§ **READING PASSAGE**
***

Second question is about the front bracket of the suspension. My other trailer has got a different one. Can someone tell me more about these? Is it another make?

[ATTACH=CONFIG]76091[/ATTACH][/quote

 

 

Hello Arjan,

 

1) The 10 cwt trailers would have started out in British service with the standard WD plug which fitted the socket mounted on the towing vehicle thus enabling them to be towed by 15 cwt trucks and at a pinch by the Bedford OY. I don't know but I presume the Loyd Carrier would also have had the same socket fitted which would have suited the Mortar Trailers.

 

Many British Jeeps (especially the airborne variety) had the REME mod which saw the two way Lucas switch,convoy light and trailer plug socket all mounted on a fabricated bracket. Thus fitted they would be compatible with the standard or Lightweight 10 cwt trailers.

***

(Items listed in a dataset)
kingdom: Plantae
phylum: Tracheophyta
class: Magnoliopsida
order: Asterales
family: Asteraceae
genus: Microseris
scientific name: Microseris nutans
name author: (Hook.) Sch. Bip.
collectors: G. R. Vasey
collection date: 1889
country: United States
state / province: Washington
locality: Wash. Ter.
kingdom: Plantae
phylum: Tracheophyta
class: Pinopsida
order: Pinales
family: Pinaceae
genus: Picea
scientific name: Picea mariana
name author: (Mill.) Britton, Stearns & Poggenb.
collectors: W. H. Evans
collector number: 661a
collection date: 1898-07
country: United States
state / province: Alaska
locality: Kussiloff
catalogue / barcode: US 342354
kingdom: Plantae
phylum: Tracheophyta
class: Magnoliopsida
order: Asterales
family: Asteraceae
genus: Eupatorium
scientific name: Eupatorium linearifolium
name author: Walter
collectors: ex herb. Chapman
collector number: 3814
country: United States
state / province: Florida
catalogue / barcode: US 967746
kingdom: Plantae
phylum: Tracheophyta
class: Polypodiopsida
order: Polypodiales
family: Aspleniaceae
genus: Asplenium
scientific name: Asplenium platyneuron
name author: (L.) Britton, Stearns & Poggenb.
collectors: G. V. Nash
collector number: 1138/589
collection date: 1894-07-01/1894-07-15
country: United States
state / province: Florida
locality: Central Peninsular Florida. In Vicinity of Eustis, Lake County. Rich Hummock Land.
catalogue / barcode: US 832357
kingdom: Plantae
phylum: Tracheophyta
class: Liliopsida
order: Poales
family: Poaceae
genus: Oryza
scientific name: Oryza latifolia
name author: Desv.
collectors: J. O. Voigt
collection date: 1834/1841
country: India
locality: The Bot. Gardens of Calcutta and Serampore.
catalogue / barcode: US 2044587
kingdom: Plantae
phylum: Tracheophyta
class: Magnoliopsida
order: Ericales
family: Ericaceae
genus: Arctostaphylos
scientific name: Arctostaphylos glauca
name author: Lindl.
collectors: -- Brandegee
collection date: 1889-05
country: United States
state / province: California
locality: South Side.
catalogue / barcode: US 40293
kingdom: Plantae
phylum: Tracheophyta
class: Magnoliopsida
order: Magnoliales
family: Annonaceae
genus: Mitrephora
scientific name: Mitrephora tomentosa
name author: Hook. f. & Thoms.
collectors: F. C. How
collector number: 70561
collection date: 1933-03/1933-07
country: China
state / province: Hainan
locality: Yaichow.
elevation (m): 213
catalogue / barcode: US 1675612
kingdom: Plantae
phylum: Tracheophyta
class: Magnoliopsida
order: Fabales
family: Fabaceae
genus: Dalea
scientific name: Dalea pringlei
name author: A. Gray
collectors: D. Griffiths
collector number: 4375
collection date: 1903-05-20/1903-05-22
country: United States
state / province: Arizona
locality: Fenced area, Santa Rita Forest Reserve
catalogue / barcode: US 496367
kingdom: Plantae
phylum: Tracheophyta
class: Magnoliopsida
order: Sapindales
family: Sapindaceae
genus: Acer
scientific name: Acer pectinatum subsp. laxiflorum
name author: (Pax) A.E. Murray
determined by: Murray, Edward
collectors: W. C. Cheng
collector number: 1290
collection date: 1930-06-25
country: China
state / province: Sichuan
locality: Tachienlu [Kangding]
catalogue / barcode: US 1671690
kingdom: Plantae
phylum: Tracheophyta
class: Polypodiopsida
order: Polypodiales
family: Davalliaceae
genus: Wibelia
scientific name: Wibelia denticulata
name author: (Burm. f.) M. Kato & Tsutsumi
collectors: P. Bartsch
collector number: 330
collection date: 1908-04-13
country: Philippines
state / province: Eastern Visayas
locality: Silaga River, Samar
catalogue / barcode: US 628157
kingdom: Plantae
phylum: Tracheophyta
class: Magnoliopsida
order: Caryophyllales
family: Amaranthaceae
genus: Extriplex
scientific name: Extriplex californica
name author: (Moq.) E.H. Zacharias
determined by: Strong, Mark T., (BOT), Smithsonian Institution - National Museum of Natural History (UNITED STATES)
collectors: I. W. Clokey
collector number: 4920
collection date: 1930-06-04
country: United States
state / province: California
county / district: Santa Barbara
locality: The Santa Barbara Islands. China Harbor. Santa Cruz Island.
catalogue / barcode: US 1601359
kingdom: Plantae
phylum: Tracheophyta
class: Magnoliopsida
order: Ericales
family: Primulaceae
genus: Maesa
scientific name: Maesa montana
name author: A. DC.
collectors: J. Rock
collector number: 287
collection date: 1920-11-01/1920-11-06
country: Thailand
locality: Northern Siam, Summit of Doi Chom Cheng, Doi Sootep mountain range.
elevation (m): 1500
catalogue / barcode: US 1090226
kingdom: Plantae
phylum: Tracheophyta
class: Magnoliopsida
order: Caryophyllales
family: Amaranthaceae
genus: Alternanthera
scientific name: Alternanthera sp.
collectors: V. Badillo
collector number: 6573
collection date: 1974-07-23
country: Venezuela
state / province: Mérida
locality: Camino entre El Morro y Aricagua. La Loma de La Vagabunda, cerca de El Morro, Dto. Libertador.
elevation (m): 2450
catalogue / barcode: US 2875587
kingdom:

***

§ **SHORT TASK 1**
In the forum post on 10 cwt trailers, which vehicles could tow the trailers fitted with the standard WD plug?
§ **SHORT TASK 2**
Pick up the forum post on 10 cwt trailers after its final sentence and continue writing it.
The material has no connection to the forum post on 10 cwt trailers.

§ **EXERCISE RESULT 1**
The 15 cwt trucks and, at a pinch, the Bedford OY.

§ **EXERCISE RESULT 2**
Your picture to me certainly looks like a fairly professional REME type modification. I suppose it could have allowed any Jeep which still retained it's original lighting socket to be connected to a trailer fitted with a Jeep socket in this way by the means of a cable fitted with the US type plug at both ends. My guess entirely. It could equally be a modification by another country.

 

A question of which mine which spins off from your enquiry is how did Willys/Bantam trailers fitted as original connect to Jeeps in British service if they were modified by the REME. All answers on a postcard..............

 

 

 

2) The question has been asked before about the differing spring hanger brackets - cast or fabricated.

 

Almost no response to this when question when posted in another thread but my observation is that the cast bracket that you have in your hand is the same as the No 2 Trailer,Orme Evans in my case and Transport Equipment Group as I have seen. The welded/fabricated bracket seems to be standard to the No 1 type.

Cheers,

 

David.

Edited by David B.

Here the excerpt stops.